- Task list
• A. According to the passage on sex differences in tendon injuries, what share of Achilles tendon ruptures occur in males?
• B. Proceed with the passage on sex differences in tendon injuries, writing on from its last line.

- Passage provided
'''
Interestingly, the effects of sex hormones on musculoskeletal tissues clinically appear to be tendon- or ligament-specific as well as sex-specific. For example, up to 84% of Achilles tendon ruptures occur in males [4] and previous studies done in rats demonstrate decreased modulus of the male Achilles tendon, which may explain the clinical disparity in rupture rates [3]. The increased incidence of Achilles tendon ruptures in males may also be related to sex differences in gastrocnemius muscle fiber diameter [4] or differences in peak plantar flexion moment during running with increased tendon loading [25,26]. Similar to the Achilles tendon, quadriceps ruptures also occur four to eight times more often in men [8]. Conversely, anterior cruciate ligament (ACL) tears occur more commonly in young women [27]. However, studies assessing mechanical properties have been inconclusive with some noting increased ACL laxity [7] and changes in the mechanical properties of the patellar tendon [5] during the female menstrual cycle, while others have found no differences with hormonal cycles [28] or following ovariectomy [29]. This may be related to an increased quadriceps-to-hamstring strength ratio in females [30] or sex differences in knee joint anatomy and biomechanics [31–35]. These biomechanical differences are also seen when comparing pre- and postpubertal females, further implicating sex hormones in these injuries [36], although this has not been consistently demonstrated [31].

With respect to the shoulder, sex has not been demonstrated to be a clear risk factor for rotator cuff tears in most clinical studies [37–40], although epidemiological reports are conflicting [6,37,41]. Female athletes have been found to have increased posterior shoulder laxity [42]; however, others have not found sex differences in the mechanical properties of the glenohumeral capsule [43]. Decreased estrogen levels in postmenopausal women have been proposed to increase the rate of asymptomatic degenerative rotator cuff tears [44]. Males, however, have also been found to have an increased rate of acute full thickness supraspinatus tears compared to females [6]. Ultimately, the effects that sex hormones have on the mechanical properties of the supraspinatus tendon are unknown.

The objective of this study was to investigate how sex and hormone differences in rats affect supraspinatus tendon and muscle properties. We hypothesized that male supraspinatus tendons would have increased cross-sectional area but no differences in tendon material properties and muscle composition compared to females. We also assessed similarities across tendons by relating our findings in the supraspinatus tendon to recently reported sex differences in the Achilles tendon [3]. Due to the clinical differences in the rates of Achilles rupture and supraspinatus tears across sex, we expected that the sex differences seen in the Achilles tendon would differ from the supraspinatus tendon.

Methods

Animals.
'''
- Excerpted records
'''
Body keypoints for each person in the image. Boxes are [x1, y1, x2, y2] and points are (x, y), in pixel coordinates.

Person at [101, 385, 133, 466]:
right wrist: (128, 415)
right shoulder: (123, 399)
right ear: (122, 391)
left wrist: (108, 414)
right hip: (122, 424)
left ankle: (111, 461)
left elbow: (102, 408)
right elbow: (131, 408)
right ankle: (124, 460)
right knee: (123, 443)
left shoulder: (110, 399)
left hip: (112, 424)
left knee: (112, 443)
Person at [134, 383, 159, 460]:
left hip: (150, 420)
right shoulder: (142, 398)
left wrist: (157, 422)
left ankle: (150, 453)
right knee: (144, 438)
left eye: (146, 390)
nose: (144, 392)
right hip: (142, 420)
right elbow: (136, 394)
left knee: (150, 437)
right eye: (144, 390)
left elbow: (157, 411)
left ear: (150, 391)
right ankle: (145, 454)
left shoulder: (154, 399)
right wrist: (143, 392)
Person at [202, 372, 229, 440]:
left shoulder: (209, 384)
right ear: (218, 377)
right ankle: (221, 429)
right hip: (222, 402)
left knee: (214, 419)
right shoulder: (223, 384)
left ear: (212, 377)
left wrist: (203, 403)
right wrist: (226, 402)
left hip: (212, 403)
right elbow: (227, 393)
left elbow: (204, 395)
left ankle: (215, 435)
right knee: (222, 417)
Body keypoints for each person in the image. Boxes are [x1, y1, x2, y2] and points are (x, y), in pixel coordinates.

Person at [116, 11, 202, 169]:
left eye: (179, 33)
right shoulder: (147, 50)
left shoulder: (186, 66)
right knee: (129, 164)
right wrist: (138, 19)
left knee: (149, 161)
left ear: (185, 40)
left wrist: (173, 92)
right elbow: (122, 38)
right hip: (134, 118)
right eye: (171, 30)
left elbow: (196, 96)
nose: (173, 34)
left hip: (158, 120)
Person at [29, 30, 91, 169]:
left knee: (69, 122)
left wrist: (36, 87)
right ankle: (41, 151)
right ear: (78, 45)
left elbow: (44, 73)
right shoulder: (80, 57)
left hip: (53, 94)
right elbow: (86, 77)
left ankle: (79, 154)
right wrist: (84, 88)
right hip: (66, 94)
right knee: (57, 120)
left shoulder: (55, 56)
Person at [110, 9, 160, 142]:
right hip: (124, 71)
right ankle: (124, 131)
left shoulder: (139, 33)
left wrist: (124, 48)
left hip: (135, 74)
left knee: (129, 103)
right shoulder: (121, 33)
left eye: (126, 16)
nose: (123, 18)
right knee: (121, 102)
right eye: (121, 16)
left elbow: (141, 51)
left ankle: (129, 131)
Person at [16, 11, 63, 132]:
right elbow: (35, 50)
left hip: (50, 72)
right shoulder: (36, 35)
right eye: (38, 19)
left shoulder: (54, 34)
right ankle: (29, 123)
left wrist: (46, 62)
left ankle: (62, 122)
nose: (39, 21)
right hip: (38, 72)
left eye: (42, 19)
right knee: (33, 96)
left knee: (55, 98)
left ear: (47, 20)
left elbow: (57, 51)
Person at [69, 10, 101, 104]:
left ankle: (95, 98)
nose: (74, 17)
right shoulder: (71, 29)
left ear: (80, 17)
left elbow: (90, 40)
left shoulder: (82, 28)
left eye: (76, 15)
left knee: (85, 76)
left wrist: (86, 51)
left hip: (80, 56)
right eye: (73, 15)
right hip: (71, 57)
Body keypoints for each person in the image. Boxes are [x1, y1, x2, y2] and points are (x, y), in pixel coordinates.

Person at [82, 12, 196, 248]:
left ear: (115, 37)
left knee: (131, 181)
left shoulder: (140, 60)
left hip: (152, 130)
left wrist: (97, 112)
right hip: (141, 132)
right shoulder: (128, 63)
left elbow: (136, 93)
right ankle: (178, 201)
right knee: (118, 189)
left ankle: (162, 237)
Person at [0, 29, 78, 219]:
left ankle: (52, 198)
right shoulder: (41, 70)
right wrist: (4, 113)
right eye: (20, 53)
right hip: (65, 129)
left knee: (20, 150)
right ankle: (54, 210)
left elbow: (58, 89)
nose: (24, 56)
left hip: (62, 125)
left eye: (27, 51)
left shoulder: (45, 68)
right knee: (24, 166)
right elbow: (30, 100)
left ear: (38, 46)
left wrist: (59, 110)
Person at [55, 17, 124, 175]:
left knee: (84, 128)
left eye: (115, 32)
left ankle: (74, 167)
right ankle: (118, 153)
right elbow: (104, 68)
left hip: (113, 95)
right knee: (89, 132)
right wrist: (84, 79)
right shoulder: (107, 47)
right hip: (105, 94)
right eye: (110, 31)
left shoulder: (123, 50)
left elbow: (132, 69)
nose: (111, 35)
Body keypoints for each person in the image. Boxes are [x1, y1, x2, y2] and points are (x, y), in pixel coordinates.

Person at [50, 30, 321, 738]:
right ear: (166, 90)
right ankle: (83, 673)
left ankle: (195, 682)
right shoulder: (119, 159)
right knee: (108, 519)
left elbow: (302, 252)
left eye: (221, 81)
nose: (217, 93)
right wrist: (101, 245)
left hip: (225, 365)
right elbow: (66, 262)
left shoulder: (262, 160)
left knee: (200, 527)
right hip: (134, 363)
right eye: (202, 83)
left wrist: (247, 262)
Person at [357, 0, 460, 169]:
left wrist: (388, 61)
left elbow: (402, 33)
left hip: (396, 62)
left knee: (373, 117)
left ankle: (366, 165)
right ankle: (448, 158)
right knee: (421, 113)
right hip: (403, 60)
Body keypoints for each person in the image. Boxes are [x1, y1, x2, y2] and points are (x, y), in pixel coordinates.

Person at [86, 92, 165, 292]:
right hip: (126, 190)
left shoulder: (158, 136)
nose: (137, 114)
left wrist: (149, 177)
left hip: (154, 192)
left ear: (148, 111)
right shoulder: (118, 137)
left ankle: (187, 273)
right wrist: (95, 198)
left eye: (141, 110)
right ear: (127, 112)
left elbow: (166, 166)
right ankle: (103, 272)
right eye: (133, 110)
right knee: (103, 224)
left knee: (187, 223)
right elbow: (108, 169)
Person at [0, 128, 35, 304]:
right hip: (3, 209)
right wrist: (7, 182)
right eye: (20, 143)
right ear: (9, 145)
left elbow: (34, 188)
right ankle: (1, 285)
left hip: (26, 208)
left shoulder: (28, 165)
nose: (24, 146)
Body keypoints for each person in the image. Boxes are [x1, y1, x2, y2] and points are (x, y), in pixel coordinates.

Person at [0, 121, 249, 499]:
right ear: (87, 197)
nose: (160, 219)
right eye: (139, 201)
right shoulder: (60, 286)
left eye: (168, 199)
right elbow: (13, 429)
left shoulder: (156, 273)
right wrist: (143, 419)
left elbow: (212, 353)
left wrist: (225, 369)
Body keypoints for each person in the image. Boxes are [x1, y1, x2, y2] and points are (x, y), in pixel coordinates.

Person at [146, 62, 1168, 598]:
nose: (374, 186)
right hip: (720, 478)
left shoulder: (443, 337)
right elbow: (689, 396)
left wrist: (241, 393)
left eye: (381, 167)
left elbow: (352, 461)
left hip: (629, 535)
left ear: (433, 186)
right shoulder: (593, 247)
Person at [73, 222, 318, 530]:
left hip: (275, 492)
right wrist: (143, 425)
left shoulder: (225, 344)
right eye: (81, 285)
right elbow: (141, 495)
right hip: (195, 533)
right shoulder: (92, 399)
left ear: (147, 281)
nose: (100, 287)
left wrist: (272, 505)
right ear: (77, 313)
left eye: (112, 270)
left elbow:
'''
- Task results
• A. Up to 84%

• B.
Shoulders were collected from 60 adult male (n = 20), female (n = 20), and ovariectomized female (OVX) (n = 20) Sprague-Dawley rats at approximately 5 months of age (OVX was performed 6 weeks prior to sacrifice in relevant subgroup) that had been previously sacrificed and frozen. Achilles tendons had been previously harvested from these male, female, and OVX rats in an IACUC approved study [3] at the University of Pennsylvania. Right supraspinatus tendons (n = 12/group) were allocated to fatigue testing and left supraspinatus tendons (n = 12/group) were used for ramp-to-failure testing. Supraspinatus muscle samples (n = 8/group) were harvested from separate adult male, female, and OVX Sprague-Dawley rats (n = 8/group) for fiber analysis. Tendons and muscles were prepared, tested, and analyzed in a blinded fashion.

Mechanical Testing.

Supraspinatus–humerus complexes were isolated and prepared for mechanical testing, as described [45]. Briefly, muscle was fine dissected from the tendon and Verhoeff's stain lines were placed at the bony insertion site and 8 mm distally. Tendon cross-sectional area was measured using a custom laser device [46]. Humeri were secured in polymethyl methacrylate and cyanoacrylate was used to secure the tendon between two pieces of sandpaper, leaving an 8 mm gage length (Fig. 1). A custom fixture was used to secure the potted samples in an Instron ElectroPuls E3000 (Norwood, MA) affixed with a 250 N load cell. Samples were submerged in a 37 °C 1× phosphate buffered saline bath and preloaded to 0.1 N prior to undergoing one of two protocols. Left supraspinatus tendons underwent a ramp to failure to assess quasi-static properties while right supraspinatus tendons underwent a second protocol that measured stress relaxation, viscoelastic, and fatigue properties:

Fig. 1.

Pretest supraspinatus tendon. Tendons were secured in custom grips prior to undergoing ramp to failure or fatigue tensile testing. Verhoeff's stain was used to delineate the junction between the humeral head and tendon as well as 8 mm distally (concealed by grip). Dots were applied to the humeral head and tendon to permit optical tracking.

• (1)Protocol 1: preconditioning followed by a ramp to failure at 0.1% strain/s [3,47].
• (2)Protocol 2 [3]: preconditioning, stress relaxation to 6% strain, a low strain dynamic frequency sweep (10 cycles at 0.1, 1, 5, and 10 Hz), followed by fatigue testing until failure (tendons were cycled between 7% and 40% max stress at 2 Hz) (Supplemental Fig. 1 is available under the “Supplemental Data” tab for this paper on the ASME digital collection) [3,48–50].

The loads selected for each group were based on the average maximum stress during ramp to failure testing. This was done to ensure that tendons in different groups were tested at the same stress. To permit comparisons between groups, sex-specific fatigue protocols were designed such that male tendons cycled between 2 and 11 N and female/OVX tendons cycled between 2 and 7 N during fatigue loading.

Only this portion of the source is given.